The Ministry of Energy in Hungary will provide grants for the deployment of energy storage projects, with some 1GWh targeted by 2025.
From June, system operators and distribution companies will be able to apply for subsidies to build energy storage facilities by the summer of 2025 at the latest, the Ministry said. The €155 million (US$171 million) tender amount can be applied for in June 2023 and the winners will be chosen during the summer.
The statement said that the Ministry is aiming for 146MWh of energy storage to be built by May 2025.
However, the statement added that a separate request for proposals was published in March, open to all types of companies. The document of that request indicates a much larger target of 885MWh by May 2025.
The two targets appear to be separate figures, together totaling around 1GWh (1,031MWh to be precise).
That document (available here, in Hungarian) said that a 1MW/2MWh storage unit in the regulation capacity market would be expected to provide 4,000MW of negative aFRR (automatic frequency restoration reserve) and 4,000 MW of positive aFRR regulation capacity per year.
For the same size system in the ‘regulation energy market’, the discharge of 1.6MWh per day would be expected.

_ _ _ _ _

REQUIRED ACTION A>
List every quantity stated in megawatt-hours (MWh) in the passage on Hungary's energy storage grants.
REQUIRED ACTION B>
Go on with the article on Hungary's energy storage grants, starting after its final sentence.

_ _ _ _ _

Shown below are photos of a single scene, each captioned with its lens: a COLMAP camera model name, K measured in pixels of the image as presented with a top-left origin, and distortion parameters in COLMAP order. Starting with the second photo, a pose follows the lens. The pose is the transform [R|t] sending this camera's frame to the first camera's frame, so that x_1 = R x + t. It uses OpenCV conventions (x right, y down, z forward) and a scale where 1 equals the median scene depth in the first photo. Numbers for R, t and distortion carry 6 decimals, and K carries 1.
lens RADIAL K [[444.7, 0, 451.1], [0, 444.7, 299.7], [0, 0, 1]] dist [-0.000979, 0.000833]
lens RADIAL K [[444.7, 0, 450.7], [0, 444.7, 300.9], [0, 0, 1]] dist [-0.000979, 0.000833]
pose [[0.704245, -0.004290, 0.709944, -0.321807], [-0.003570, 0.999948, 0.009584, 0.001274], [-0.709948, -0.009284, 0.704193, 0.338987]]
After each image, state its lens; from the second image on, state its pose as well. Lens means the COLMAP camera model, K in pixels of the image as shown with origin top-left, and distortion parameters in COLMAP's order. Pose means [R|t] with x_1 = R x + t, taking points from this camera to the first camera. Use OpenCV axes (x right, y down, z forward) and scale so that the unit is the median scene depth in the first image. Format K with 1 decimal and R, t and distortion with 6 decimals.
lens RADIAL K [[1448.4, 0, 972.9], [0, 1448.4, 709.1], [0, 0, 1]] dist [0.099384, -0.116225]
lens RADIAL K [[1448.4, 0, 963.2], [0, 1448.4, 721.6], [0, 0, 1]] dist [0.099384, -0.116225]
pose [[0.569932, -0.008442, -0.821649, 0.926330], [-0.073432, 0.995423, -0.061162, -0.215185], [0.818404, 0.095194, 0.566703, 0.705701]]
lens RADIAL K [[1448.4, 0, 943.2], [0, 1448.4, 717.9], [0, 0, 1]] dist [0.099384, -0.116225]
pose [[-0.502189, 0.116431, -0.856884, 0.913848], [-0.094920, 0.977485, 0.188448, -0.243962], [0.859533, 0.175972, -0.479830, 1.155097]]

_ _ _ _ _

RESPONSE BOX A>
146MWh, 885MWh, 1,031MWh, 2MWh, 1.6MWh

RESPONSE BOX B>
“The developments promote the implementation of a low-carbon energy economy, the green and digital transition, and the establishment of Hungary’s energy sovereignty. By installing battery energy storage, the natural power fluctuations of weather-dependent renewables can be partially compensated. The program can therefore make a meaningful contribution to the increased utilisation of clean energy carriers,” the statement from the Ministry said.
A translation of the document indicates part of the funding will come from the Recovery and Resilience Plan, the EU-wide scheme aiming to mitigate the negative economic effects of the Covid-19 pandemic.
In April this year, Invinity Energy Systems secured a 1.5MWh order for its vanadium redox flow battery (VRFB) from STS Group, for an installation at solar-plus-storage project in central Hungary.
In September last year, the first project in Hungary to use Tesla Megapacks began installation, a 7.68MWh system from MET Group (pictured above).